The authors urge nations to rise to the challenge. “In 2020, 104 (63%) of 166 countries did not have a high level of implementation of national health emergency frameworks, leaving them unprepared to respond to pandemics and climate-related health emergencies.” And while 89% of countries with a “very high” HDI reported at least a medium level of implementation, that number fell to 55% for the 33 most vulnerable nations.

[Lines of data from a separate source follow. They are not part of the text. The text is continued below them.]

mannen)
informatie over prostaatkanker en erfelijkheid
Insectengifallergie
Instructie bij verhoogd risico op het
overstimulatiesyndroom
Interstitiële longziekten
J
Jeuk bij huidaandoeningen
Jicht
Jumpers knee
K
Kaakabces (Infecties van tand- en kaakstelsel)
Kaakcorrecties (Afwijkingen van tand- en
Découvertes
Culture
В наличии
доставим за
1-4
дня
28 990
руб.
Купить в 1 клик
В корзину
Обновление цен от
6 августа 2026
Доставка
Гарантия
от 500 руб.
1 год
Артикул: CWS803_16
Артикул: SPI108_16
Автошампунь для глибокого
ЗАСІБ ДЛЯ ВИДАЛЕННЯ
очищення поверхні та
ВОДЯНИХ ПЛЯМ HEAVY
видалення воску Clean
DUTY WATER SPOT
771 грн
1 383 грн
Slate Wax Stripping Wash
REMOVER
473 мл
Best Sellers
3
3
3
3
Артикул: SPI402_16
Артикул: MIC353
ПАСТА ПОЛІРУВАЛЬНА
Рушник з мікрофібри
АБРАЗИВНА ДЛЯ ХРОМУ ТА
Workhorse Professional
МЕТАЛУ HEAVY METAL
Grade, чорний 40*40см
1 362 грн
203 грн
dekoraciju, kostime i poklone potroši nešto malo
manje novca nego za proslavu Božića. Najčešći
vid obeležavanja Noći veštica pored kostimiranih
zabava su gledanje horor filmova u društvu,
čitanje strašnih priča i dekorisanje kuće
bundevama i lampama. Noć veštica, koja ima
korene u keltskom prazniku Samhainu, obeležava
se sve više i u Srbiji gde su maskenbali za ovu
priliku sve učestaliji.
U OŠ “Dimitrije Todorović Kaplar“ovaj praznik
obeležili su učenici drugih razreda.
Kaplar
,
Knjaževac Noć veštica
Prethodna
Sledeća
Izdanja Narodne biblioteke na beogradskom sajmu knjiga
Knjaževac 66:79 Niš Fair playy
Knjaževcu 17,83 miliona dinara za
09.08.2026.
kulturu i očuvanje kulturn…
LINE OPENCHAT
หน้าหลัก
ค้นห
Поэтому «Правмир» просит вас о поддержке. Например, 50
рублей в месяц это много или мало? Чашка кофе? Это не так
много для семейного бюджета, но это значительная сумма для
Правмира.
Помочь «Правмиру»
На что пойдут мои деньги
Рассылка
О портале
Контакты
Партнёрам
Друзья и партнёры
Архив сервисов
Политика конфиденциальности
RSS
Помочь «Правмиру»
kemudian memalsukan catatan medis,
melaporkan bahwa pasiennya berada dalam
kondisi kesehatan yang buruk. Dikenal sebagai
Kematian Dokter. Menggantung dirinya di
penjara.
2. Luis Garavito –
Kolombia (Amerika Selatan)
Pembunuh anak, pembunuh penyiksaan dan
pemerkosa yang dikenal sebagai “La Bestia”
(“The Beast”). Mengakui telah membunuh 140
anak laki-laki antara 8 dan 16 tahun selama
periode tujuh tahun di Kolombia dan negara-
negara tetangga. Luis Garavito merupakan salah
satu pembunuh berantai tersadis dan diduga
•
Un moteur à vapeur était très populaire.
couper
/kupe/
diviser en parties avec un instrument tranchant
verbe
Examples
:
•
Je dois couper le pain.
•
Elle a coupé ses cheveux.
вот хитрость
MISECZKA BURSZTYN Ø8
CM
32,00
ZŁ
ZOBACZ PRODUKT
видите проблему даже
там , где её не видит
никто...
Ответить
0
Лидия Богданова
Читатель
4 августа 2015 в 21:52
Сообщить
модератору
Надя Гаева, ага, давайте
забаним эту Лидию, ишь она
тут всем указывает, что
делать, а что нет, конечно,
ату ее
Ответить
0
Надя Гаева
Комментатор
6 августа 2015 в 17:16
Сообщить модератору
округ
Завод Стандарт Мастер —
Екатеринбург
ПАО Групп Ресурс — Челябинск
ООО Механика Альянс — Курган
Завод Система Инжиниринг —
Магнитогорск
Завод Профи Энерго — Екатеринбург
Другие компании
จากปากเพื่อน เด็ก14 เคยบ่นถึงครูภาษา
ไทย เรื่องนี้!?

Warning that “an inequitable response fails everyone,” the Countdown adds that profoundly inequitable access to the COVID-19 vaccine (only 3.5% of people in low-income countries have received at least one dose) has run in parallel with “similar inequities in the global climate change mitigation response.”
Looking at the reasons for the generally lethargic global effort to decarbonize, the report places some of the blame on fossil fuel subsidies. In 2018, 65 of the 84 countries responsible for roughly 92% of global emissions “had net-negative carbon prices equivalent to an overall subsidizing of fossil fuels,” with the median value of the subsidy clocking in at US$1 billion. Some countries, however, provided net subsidies to the tune of tens of billions of dollars annually.
In a statement, Lancet Countdown Executive Director Anthony Costello urged policy-makers to recognize the crossroads at which the human species now stands. “The recovery from COVID-19 can be a green recovery that puts us on the path of improving human health and reducing inequities, or it can be a business-as-usual recovery that puts us all at risk,” he said.
Lead author Maria Romanello said that while the trillions of dollars being spent on recovery “gives us an opportunity to take a safer, healthier, low-carbon path,” the world has yet to take advantage of that opportunity. Less than 20% of COVID recovery funding is being spent in a way that will reduce greenhouse gas emissions, she warned, and the overall effect of the pandemic will end up doing more harm than good in the fight for human well-being.
“We are recovering from a health crisis in a way that’s putting our health at risk,” she said.